If a finding is made of maltreatment of a vulnerable adult, the perpetrator of the maltreatment will be disqualified from employment working with vulnerable adults or children. The perpetrator could be liable for civil damages in a private lawsuit.
In a criminal proceeding, action can be taken by the State against a person charged with financial exploitation, criminal neglect, or abuse of a vulnerable adult. These matters would be handled in the Criminal Division of the County Attorney’s Office.
Can private individuals file their own guardianship/conservatorship petitions, without the involvement of the County Attorney’s Office?
Yes. In fact, the great majority of guardianship and conservatorship petitions are filed by private individuals, without any involvement by the County Attorney’s Office. Private lawyers who practice in the areas of probate, elder law and estate planning often bring guardianship/conservatorship proceedings on behalf of their clients. Petitioners can and often do represent themselves, as well. Forms and instructions for filing a guardianship or conservatorship petition can be found on the Minnesota Courts Web site at www.courts.state.mn.us/forms.
Regardless of whether the petition is filed by the County Attorney’s Office, a private attorney or a pro se party, the county Social Services department becomes involved, since the court is required to appoint a court visitor, usually a county social worker, to visit the proposed ward/conservatee and file a report and recommendation with the court.
What can private citizens do to assist with the protection of vulnerable adults?
It is often said that the quality of a society can be judged by the way it protects its most vulnerable citizens.
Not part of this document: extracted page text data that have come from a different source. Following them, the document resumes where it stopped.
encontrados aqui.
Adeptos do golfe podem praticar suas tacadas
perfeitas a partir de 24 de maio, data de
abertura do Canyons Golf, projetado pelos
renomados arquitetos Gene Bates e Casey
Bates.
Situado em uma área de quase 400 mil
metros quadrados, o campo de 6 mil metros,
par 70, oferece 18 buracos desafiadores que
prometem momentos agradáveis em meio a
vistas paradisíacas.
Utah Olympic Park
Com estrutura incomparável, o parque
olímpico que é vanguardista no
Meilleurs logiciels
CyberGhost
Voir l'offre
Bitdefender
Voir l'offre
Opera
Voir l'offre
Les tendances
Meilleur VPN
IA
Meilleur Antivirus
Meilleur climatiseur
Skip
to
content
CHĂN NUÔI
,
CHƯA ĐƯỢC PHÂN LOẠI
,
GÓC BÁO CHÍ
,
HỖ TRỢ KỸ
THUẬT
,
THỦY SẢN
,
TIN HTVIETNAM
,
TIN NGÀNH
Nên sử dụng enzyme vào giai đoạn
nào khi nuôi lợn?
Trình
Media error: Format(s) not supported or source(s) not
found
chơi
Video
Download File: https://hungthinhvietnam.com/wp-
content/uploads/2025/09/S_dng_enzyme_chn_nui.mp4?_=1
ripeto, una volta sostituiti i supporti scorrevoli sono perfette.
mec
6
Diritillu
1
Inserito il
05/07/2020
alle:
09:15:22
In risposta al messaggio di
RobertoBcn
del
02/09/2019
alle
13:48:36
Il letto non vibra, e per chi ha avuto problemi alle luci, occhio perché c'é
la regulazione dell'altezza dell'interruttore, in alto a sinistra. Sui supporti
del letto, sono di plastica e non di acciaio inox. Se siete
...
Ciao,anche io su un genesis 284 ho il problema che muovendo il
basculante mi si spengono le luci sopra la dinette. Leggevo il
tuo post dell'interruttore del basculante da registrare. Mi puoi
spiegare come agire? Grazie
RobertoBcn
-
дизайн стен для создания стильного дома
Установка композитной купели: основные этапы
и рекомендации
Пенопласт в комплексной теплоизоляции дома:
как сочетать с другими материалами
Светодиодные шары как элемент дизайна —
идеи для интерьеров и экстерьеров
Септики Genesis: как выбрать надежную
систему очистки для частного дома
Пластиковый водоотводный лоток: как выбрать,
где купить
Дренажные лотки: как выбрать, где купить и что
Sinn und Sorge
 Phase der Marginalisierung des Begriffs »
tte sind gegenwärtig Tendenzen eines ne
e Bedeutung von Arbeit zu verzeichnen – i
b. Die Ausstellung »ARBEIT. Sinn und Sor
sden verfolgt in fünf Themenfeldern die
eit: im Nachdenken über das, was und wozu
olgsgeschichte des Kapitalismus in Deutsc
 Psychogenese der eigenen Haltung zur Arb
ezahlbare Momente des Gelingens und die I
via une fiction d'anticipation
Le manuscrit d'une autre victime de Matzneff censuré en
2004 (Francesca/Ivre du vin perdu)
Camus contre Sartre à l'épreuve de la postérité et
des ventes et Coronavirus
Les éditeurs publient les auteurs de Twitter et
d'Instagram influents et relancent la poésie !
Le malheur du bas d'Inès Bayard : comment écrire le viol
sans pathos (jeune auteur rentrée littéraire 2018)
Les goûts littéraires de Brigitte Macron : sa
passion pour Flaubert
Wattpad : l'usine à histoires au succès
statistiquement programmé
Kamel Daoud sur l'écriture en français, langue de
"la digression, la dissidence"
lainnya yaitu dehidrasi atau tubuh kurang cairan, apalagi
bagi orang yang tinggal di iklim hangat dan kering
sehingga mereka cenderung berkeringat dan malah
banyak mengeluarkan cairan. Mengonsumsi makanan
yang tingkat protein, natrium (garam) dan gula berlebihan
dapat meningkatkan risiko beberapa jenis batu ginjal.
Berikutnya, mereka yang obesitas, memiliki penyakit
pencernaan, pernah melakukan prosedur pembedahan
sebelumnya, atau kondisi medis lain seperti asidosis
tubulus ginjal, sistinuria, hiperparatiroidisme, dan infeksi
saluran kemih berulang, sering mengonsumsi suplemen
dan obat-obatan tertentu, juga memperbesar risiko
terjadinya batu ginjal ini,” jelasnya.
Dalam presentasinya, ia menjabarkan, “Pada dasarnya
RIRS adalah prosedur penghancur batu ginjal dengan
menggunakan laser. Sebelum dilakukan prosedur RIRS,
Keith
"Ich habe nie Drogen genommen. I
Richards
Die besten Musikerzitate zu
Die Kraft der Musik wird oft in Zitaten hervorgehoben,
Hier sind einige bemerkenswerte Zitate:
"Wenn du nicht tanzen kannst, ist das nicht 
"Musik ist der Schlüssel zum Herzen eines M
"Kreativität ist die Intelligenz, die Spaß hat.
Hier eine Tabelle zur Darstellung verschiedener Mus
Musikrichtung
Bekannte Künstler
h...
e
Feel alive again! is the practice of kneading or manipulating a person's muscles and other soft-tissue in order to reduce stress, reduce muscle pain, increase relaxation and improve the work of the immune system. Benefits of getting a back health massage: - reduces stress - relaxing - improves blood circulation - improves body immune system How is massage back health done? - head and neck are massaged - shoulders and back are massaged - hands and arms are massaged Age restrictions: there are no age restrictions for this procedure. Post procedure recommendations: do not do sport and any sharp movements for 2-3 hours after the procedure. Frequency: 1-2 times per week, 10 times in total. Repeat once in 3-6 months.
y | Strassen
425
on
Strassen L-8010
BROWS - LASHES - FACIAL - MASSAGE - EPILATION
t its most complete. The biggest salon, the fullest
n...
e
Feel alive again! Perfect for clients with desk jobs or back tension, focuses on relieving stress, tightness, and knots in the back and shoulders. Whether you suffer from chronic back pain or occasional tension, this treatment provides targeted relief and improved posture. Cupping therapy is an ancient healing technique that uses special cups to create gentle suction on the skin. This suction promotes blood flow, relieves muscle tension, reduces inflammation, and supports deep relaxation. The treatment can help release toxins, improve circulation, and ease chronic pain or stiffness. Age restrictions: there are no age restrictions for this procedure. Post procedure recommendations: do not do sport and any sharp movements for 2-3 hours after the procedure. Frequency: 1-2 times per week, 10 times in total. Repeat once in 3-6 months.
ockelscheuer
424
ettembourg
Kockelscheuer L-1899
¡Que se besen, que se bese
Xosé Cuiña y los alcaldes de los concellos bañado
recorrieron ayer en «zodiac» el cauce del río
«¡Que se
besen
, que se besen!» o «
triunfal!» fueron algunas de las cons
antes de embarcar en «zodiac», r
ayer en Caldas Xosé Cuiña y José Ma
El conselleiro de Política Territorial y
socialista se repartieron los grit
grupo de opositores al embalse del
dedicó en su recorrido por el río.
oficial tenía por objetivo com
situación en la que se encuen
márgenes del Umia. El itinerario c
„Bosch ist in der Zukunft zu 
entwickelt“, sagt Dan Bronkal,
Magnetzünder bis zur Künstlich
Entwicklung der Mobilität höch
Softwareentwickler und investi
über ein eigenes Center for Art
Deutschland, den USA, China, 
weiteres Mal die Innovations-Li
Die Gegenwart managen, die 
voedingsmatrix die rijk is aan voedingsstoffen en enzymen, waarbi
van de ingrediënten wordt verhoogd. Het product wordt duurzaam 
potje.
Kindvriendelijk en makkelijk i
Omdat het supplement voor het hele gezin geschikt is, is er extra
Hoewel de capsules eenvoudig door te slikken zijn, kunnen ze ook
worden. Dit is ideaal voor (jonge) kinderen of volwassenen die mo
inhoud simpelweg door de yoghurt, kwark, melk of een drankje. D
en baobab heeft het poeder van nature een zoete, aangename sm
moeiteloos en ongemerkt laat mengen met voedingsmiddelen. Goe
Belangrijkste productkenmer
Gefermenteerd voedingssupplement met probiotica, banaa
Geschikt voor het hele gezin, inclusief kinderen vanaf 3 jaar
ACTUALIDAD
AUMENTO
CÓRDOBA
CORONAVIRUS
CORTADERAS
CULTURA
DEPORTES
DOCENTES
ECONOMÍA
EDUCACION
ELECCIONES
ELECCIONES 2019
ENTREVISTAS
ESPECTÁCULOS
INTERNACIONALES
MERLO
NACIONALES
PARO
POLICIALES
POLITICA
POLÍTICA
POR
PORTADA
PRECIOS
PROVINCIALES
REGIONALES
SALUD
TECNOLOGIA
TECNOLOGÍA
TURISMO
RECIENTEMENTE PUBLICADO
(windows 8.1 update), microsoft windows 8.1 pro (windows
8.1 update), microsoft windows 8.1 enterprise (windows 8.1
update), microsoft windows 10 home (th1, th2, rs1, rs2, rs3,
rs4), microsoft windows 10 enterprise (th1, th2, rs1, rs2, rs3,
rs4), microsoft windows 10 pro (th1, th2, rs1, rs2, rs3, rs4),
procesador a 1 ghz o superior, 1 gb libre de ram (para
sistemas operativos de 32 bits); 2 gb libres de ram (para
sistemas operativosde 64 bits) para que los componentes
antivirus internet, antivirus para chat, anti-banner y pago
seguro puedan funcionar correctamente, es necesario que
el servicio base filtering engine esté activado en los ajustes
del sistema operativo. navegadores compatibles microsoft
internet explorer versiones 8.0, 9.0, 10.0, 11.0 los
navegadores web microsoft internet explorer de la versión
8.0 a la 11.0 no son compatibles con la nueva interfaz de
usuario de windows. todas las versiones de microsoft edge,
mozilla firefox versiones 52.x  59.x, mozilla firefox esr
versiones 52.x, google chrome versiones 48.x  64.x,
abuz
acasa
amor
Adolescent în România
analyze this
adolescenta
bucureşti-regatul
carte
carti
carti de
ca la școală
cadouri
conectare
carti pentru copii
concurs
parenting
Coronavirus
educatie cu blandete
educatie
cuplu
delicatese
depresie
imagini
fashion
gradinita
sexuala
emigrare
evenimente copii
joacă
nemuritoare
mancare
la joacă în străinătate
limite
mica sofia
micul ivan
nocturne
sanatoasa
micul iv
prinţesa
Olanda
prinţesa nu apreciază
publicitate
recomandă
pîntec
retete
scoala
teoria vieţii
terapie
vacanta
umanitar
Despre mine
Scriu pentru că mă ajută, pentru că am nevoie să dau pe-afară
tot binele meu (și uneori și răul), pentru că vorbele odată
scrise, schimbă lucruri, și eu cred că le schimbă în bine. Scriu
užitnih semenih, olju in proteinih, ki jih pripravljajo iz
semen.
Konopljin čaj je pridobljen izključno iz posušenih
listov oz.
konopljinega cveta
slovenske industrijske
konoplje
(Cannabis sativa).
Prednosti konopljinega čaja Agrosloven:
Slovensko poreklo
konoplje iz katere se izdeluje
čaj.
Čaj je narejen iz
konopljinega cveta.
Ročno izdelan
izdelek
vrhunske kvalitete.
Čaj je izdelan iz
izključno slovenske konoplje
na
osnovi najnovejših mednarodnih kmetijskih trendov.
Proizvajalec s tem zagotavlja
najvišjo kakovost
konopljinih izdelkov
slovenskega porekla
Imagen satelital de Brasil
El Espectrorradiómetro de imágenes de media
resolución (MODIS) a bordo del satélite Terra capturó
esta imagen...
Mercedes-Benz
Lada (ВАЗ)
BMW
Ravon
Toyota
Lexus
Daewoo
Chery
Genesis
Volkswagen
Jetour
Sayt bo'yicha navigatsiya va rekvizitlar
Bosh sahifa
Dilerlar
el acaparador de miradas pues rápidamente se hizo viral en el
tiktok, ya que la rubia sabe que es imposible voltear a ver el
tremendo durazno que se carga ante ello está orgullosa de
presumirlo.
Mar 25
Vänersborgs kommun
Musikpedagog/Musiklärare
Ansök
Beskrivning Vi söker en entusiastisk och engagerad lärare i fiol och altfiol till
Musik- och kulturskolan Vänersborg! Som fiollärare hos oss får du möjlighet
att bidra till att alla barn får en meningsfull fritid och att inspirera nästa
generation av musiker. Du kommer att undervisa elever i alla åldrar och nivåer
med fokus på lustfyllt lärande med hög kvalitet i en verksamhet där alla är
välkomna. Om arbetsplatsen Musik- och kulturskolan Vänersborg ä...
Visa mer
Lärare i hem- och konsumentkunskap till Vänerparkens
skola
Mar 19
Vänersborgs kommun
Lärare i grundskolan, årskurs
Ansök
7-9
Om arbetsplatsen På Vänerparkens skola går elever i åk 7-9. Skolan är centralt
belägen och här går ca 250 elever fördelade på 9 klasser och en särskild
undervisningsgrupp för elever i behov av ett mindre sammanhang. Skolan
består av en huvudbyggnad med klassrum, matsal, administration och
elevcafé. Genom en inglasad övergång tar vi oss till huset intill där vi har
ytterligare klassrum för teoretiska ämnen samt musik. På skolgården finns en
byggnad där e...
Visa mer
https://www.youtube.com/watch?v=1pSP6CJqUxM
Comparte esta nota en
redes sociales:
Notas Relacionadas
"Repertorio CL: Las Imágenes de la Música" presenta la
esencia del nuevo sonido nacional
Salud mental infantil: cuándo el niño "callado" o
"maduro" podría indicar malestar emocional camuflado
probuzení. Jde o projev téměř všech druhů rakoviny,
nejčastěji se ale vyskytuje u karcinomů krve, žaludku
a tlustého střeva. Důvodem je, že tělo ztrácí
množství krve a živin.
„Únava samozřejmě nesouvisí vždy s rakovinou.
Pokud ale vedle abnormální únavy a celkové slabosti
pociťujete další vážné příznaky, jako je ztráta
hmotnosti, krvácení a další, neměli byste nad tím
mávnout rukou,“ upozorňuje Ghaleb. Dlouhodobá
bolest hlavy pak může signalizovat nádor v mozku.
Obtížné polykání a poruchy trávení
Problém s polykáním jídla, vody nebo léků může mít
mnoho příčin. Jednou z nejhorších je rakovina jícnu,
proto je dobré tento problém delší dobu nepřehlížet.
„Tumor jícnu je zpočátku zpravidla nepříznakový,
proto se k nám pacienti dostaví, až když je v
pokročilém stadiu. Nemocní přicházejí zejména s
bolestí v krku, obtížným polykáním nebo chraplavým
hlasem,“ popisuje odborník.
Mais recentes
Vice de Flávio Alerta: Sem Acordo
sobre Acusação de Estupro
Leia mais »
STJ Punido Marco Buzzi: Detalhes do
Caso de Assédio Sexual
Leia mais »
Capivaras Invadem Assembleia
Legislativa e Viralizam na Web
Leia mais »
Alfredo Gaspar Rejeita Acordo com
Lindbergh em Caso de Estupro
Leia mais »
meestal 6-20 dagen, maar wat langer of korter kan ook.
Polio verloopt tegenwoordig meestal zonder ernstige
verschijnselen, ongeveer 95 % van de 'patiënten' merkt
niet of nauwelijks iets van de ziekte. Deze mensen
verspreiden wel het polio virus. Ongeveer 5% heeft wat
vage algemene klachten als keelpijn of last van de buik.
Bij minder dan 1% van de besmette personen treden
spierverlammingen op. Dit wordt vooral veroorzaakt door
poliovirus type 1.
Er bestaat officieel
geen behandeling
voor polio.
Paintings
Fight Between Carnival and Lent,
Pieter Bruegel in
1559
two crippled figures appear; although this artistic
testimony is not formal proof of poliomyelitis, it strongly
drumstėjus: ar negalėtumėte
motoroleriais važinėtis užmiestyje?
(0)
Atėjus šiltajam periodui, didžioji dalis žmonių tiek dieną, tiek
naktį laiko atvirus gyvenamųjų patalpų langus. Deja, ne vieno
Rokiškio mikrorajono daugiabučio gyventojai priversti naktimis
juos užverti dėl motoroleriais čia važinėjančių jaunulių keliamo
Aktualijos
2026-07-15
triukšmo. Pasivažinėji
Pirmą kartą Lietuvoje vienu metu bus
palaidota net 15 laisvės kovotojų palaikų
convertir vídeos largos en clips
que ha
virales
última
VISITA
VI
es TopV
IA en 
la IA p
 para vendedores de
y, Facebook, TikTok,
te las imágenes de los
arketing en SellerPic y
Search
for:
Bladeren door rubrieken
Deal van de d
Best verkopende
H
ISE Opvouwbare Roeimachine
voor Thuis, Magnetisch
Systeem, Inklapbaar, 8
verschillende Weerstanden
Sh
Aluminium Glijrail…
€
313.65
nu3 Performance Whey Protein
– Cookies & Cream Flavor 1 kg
Financial exploitation, abuse and/or neglect of a vulnerable adult is a crime, just as child abuse or neglect is a crime. Similar to children who are subjected to abuse and neglect, vulnerable adults are often not able to report the crime or extricate themselves from the situation they are in.
Citizens who suspect that a vulnerable adult is being neglected, abused, or financially exploited should report the matter to law enforcement, and make a report to the county Adult Protection office (for Anoka County, call (763) 422-7168). Abuse or neglect may be at the hands of a family member who has accepted the responsibility to provide care for the vulnerable adult, or at the hands of a professional caregiver who cares for the vulnerable adult. A not uncommon example of financial exploitation involves an unemployed adult child living with an elderly, mentally or physically impaired parent, who uses the parent’s money for the child’s own purposes, such as to feed a drug or alcohol addiction, while failing to pay the necessary expenses of the parent.